Researchers release analysis of largest, most diverse genetic data set
Researchers at the University of Maryland School of Medicine (UMSOM) and their colleagues published a new analysis today in the journal Nature from genetic sequencing data of more than 53,000 individuals, primarily from minority populations. The early analysis, part of a large-scale program funded by the National Heart, Lung, and Blood Institute, examines one of the largest and most diverse data sets of high-quality whole genome sequencing, which makes up a person's DNA. It provides new genetic insights into heart, lung, blood and sleep disorders and how these conditions impact people with diverse racial and ethnic backgrounds, who are often underrepresented in genetic studies.

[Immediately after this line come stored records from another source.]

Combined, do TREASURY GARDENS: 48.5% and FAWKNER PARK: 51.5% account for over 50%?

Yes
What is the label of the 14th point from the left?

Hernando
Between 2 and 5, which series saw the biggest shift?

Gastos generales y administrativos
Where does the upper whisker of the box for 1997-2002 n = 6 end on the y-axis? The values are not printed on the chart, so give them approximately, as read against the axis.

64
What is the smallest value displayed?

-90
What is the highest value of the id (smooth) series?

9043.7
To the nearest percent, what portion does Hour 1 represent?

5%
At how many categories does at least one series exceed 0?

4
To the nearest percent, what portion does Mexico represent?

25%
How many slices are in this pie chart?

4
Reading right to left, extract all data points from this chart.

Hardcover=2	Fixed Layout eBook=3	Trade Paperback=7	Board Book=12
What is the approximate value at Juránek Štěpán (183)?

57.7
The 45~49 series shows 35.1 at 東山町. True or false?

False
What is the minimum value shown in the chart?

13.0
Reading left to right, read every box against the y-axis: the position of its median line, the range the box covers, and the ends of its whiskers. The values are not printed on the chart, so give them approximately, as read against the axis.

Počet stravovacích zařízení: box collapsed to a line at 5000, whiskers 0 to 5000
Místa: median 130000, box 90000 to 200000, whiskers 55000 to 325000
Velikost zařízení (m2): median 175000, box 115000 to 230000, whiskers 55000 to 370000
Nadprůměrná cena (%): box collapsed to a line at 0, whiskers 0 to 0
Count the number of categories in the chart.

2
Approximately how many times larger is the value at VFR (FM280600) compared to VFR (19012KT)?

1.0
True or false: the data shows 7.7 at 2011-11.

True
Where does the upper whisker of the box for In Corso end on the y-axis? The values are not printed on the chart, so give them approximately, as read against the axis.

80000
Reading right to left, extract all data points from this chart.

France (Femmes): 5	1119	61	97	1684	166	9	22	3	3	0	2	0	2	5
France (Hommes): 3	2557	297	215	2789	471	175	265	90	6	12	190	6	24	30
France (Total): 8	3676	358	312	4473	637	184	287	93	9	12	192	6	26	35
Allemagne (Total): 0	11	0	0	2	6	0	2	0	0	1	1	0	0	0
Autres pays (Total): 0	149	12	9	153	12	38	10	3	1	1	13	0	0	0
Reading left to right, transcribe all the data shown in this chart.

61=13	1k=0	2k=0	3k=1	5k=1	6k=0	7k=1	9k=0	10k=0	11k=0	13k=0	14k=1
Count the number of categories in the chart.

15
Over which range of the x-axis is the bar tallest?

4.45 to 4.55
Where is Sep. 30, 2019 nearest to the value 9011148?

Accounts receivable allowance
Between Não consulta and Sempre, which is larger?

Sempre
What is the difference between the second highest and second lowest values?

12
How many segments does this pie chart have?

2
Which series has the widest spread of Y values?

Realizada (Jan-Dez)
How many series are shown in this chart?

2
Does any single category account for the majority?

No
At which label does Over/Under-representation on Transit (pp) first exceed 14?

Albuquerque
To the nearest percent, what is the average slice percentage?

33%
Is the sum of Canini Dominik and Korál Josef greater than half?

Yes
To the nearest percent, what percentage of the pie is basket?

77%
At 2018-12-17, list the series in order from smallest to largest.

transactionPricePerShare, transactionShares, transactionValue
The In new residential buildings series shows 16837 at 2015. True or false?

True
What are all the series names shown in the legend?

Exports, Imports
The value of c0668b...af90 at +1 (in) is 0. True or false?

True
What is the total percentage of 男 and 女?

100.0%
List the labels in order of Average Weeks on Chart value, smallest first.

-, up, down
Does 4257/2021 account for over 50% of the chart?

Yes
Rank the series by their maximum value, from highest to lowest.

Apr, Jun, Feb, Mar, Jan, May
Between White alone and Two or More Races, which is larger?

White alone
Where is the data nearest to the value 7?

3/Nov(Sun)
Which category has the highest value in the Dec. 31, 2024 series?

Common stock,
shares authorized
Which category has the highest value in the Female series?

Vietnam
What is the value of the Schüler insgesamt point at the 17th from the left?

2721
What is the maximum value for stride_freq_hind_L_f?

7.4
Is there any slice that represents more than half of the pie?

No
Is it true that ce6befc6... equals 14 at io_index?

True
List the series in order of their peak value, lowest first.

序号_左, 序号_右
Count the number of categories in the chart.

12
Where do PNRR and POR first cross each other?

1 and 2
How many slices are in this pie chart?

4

The program, called Trans-Omics for Precision Medicine (TOPMed), seeks to understand the genetic variations that occur among individuals both in nuclear families and in populations from diverse ethnicities residing on different continents. The project's ultimate goal is to improve the diagnosis, treatment and prevention of the most common conditions that lead to disability or death.
"We have already identified some surprising new insights," said study corresponding author Timothy O'Connor, Ph.D., Associate Professor of Medicine & Endocrinology at the Institute for Genome Sciences (IGS) at UMSOM. For example, the team identified more than 400 million genetic variations, but 97 percent of them are extremely rare, occurring in less than 1 percent of the population. Gene variations or variants can occur by random chance when genes get recombined or mutate.
"Most of the time, these variants mean nothing," said Dr. O'Connor, "but they can provide a new understanding of mutational processes and recent human evolutionary history."
The TOPMed team includes more than 180 researchers from leading institutions in genomics worldwide who have been compiling huge datasets in systematic and defined ways to increase knowledge about diversity in genetic studies. Since its launch in 2014, the TOPMed investigators have begun adding whole genome sequencing and "omics" analysis (which includes a study of genetic and molecular profiles like proteins) to research studies in order to better understand how variations affect different organ systems giving rise to disease in, for example, the heart and lungs.
In the new Nature paper, the researchers pointed out that the program "aims to identify causal genetic variants and how they interact with the environment, to characterize disease and its molecular subtypes, to understand differences in disease across diverse ancestries, and to establish a foundation for personalized disease prediction, prevention, diagnosis, and treatment." Braxton Mitchell, Ph.D., Professor of Medicine at UMSOM, and Jeffrey O'Connell, Ph.D., Associate Professor of Medicine at UMSOM, were co-authors on this paper.
TOPMed is the largest sequencing project to date and has identified over 400 million gene variants with an overarching mission of understanding global genetic diversity. Since joining the TOPMed program in 2016, UMSOM researchers have published valuable new insights on genetic diversity including sequencing data from the initial flagship paper on the first 53,831 TOPMed samples.
The increasing diversity of the population samples will help investigators learn more about how specific diseases impact different ethnic populations around the world. In addition, the group has established uniform standards for sequencing performed on a massive scale. The standards maximizes the integrity of the data as the large group of international researchers use uniform methods as they continue to add other "omics" methods for analysis such as the study of metabolic differences.
In addition to enabling detailed analysis of the combined genomic and health data for sequenced samples, TOPMed has enhanced the analyses of genotyped samples through a new reference panel that now includes over 97,000 individuals. The TOPMed imputation reference panel is publicly available for review and input of new genetic data by researchers.
The first stage of the data release in the Nature study demonstrated a greater inclusion of a diversity of sampling, which will be invaluable to the international group to learn more about the diseases impacting these populations. Because of the vast sample sizes and the longitudinal scope of many of the population samples, the investigators were able to demonstrate that the rare variants represent recent and potentially deleterious changes that can impact protein function, gene expression or other biologically important elements.
"This is a major effort to rectify the underrepresentation of minority participants in genomic studies and tracks with a broader mission within the School of Medicine to increase diversity in clinical trials," said E. Albert Reece, MD, Ph.D., MBA, Executive Vice President for Medical Affairs, UM Baltimore, and the John Z. and Akiko K. Bowers Distinguished Professor and Dean, University of Maryland School of Medicine. "This will hopefully move the genomics field closer to extending personalized medicine for all patients."
Cashell Jaquish, Ph.D., an NHLBI program officer for TOPMed and a corresponding author on the Nature paper, agrees. "The NHLBI's TOPMed program is a huge resource for the scientific community. We didn't really know what genomic variation looked like in diverse groups until now. This new study represents truly historic findings and we look forward to continued research studies in this area as we move toward personalized medicine."